Testo estratto:

________________________________________

Italia: il cibo buttato nutrirebbe 44 milioni di persone Siamo immersi in una profonda crisi economica e sociale, che intacca redditi, culture, senso di sé di individui e comunità.
In questo quadro mi sembra giusto toccare e rilanciare temi e soprattutto azioni nei quali l’azione ambientale di prevenzione e riduzione della prevenzione dei rifiuti – oggetto di questa rubrica – si combina con elementi positivi di controtendenza sul piano economico e sociale.
Nella crisi si sviluppano infatti forme di “AltraEconomia”, con il diffondersi di pratiche attente, oltre che alla creazione di reddito, a concetti quali scambio, relazione, lavoro inclusivo.
Parliamone (questa è una sollecitazione ai lettori perchè segnalino esperienze di questo tipo).
Vorrei partire con un richiamo al caso del Last Minute Market (già trattato quasi un anno fa – v. La finestra sulla prevenzione sulla News letter n. 218). Riprendiamo il discorso cercando di dimostrare che non si tratta solo di una buon azione solidale, ma di un fatto economico e con ricadute sulla gestione dei rifiuti.

________________________________________

Insieme di dati:
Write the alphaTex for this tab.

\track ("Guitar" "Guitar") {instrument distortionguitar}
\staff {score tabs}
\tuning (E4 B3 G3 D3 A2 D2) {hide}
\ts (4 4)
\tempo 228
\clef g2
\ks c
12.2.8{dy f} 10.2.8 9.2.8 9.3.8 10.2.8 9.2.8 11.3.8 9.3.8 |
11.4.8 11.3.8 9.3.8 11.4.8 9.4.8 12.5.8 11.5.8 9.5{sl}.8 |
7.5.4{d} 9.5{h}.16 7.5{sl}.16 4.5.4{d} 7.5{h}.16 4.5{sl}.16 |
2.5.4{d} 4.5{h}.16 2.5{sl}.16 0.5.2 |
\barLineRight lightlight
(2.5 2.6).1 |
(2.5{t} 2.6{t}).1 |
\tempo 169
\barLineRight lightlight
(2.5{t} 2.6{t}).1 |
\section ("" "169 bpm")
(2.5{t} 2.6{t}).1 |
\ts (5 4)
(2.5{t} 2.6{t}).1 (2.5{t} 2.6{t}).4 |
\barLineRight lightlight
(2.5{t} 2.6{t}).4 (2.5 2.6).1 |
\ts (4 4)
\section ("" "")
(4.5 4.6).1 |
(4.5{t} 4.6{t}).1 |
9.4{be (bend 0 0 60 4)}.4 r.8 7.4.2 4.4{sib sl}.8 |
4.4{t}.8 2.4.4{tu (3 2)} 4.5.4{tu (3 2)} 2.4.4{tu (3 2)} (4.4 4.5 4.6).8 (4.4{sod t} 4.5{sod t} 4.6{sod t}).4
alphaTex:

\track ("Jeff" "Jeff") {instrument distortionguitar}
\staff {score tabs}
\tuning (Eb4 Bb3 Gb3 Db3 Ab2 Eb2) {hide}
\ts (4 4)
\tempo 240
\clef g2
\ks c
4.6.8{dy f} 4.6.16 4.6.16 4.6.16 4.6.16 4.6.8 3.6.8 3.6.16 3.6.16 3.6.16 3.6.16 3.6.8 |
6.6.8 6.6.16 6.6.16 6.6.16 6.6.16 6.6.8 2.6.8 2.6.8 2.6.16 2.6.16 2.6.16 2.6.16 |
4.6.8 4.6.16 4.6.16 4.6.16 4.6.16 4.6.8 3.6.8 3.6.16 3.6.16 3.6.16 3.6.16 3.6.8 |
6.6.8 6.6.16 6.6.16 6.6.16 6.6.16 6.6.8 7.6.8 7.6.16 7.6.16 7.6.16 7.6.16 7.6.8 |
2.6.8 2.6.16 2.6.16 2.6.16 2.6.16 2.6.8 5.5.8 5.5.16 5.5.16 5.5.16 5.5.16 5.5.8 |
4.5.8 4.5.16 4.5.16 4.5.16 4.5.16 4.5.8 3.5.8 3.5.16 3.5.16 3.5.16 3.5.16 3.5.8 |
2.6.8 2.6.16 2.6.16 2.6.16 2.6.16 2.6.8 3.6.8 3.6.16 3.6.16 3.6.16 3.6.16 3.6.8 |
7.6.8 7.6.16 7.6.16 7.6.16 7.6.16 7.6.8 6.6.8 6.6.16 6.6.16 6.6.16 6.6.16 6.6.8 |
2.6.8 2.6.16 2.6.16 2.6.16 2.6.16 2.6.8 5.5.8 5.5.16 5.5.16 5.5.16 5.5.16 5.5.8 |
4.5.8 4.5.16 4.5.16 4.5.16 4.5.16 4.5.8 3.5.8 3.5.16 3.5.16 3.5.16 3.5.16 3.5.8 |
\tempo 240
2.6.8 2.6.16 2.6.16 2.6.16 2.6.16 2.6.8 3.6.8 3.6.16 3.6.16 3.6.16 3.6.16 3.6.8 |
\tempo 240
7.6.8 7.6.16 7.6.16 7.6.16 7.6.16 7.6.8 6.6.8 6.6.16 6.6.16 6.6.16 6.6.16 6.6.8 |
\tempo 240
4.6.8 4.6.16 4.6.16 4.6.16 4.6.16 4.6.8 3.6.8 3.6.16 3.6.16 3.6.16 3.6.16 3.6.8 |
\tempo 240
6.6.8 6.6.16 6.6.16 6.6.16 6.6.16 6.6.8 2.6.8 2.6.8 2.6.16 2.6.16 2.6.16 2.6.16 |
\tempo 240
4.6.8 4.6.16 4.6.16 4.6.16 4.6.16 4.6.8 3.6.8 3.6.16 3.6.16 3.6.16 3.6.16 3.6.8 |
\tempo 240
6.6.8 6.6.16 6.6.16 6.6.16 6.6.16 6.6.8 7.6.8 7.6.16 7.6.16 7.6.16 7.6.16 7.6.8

________________________________________

Obiettivi:
• A. Rispondi a queste domande sul testo sul cibo buttato:
(i) Secondo il titolo, quante persone nutrirebbe il cibo buttato in Italia?
(ii) Come si chiamano le forme di economia che, secondo il testo, si sviluppano nella crisi?
(iii) In quale numero della News letter era già stato trattato il caso del Last Minute Market?
• B. Riproduci fedelmente il passo del testo sul cibo buttato compreso tra "Nella crisi si" e "relazione, lavoro inclusivo.", estremi inclusi.

Soluzioni svolte:
• A.
(i) 44 milioni di persone.
(ii) "AltraEconomia".
(iii) Nel numero 218.

• B.
Nella crisi si sviluppano infatti forme di “AltraEconomia”, con il diffondersi di pratiche attente, oltre che alla creazione di reddito, a concetti quali scambio, relazione, lavoro inclusivo.